How to ripen peppers off the plant
Unlike tomatoes, most peppers do not reliably ripen after being picked — they are largely non-climacteric and do not respond to ethylene. However, peppers harvested at the early-color or 'breaker' stage will continue to color up at room temperature, and end-of-season plants can be pulled whole and hung indoors to ripen remaining fruit before frost.
Why ripening peppers off the plant is limited
Peppers are generally classified as non-climacteric fruits, meaning they do not produce a significant ethylene surge after harvest and do not ripen further once fully green. The paper bag trick that works for tomatoes does not work for peppers — placing green peppers in a bag with a banana will not accelerate their color change.
However, research described at Garden Myths notes peppers behave as 'semi-climacteric': fruit harvested at or after the breaker stage — when color change has just begun — can complete ripening off the plant. Fully green, unripe peppers will not turn red; peppers showing the first flush of color likely will.
What the 'breaker stage' means
The breaker stage is the point at which a pepper first shows a color change — a hint of yellow, orange, or reddish-brown breaking through the green skin. At this stage, ripening processes inside the fruit are already underway and will continue without the plant.
Peppers harvested at this stage and kept at room temperature (around 70°F / 21°C) will typically complete their color change within 1–2 weeks. Flavor and heat in fruit ripened this way may differ slightly from fully vine-ripened fruit, but the result is usable.
Ripening individual peppers indoors
Place breaker-stage peppers in a single layer in a warm location — a sunny windowsill or a warm countertop at around 70°F works well. Warmth matters more than light; ripening occurs in darkness too.

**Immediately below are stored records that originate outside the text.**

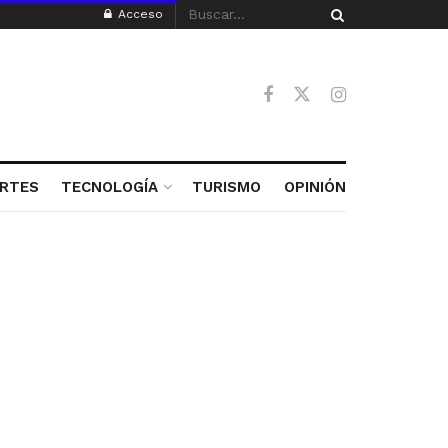
Acceso
RTES
TECNOLOGÍA
TURISMO
OPINIÓN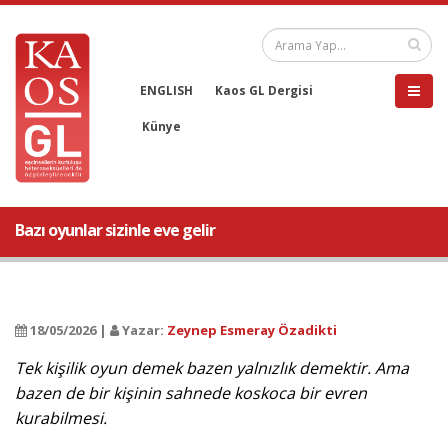
ENGLISH
Kaos GL Dergisi
Künye
Bazı oyunlar sizinle eve gelir
18/05/2026 |
Yazar:
Zeynep Esmeray Özadikti
Tek kişilik oyun demek bazen yalnızlık demektir. Ama
bazen de bir kişinin sahnede koskoca bir evren
kurabilmesi.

Do not refrigerate peppers you are trying to ripen. Cold stops the process. Only move peppers to the refrigerator once they have reached the color and firmness you want.
- Harvest peppers that have just begun to show color change (breaker stage) — avoid fully green fruit.
- Rinse and dry them, then place in a single layer on a plate or tray.
- Keep at room temperature, ideally 65–75°F (18–24°C), away from cold drafts.
- Check every 2–3 days; most will reach full color within 1–2 weeks.
- Once at desired color and still firm, move to the refrigerator and use within 1–2 weeks.
End-of-season strategy: pulling the whole plant
When frost is forecast and the plant carries green or partially ripe peppers, the most effective approach is to pull the entire plant rather than picking individual fruit. University of Maryland Extension advises pulling the plant just before a killing frost and hanging it upside down in a sheltered indoor space such as a garage.
Store in medium-cool conditions — 45–50°F with high humidity (around 95% RH) — for 2–3 weeks. The remaining fruit continues ripening slowly while still attached to the plant's stored resources. This method works better than placing individual green peppers on a countertop.
- Check the forecast: act before the first killing frost (below 32°F / 0°C).
- Pull the entire plant from the soil, roots and all.
- Shake off loose soil, then hang the plant upside down from a rafter or hook in a garage, shed, or cool basement.
- Aim for 45–50°F with good air circulation and some humidity — avoid a heated room, which causes shriveling.
- Check weekly; harvest individual peppers as they ripen over the next 2–3 weeks.
What to do with peppers that stay green
Fully green peppers that show no color change will not ripen further indoors. Rather than discarding them, use them as-is: green jalapeños, green bell peppers, and green cayennes are all edible and flavorful at this stage.
Alternatively, green peppers freeze well. Dice or slice, spread on a tray to freeze individually, then transfer to a sealed bag. Frozen green peppers lose crispness but retain flavor and work well cooked.
Avoid these common mistakes
Do not use the paper bag or banana method — it is ineffective for peppers, which do not respond to ethylene the way tomatoes or avocados do.
Do not try to ripen peppers in the refrigerator. Temperatures below 45°F halt color development and cause chilling injury. Keep ripening peppers at room temperature until they reach your target stage.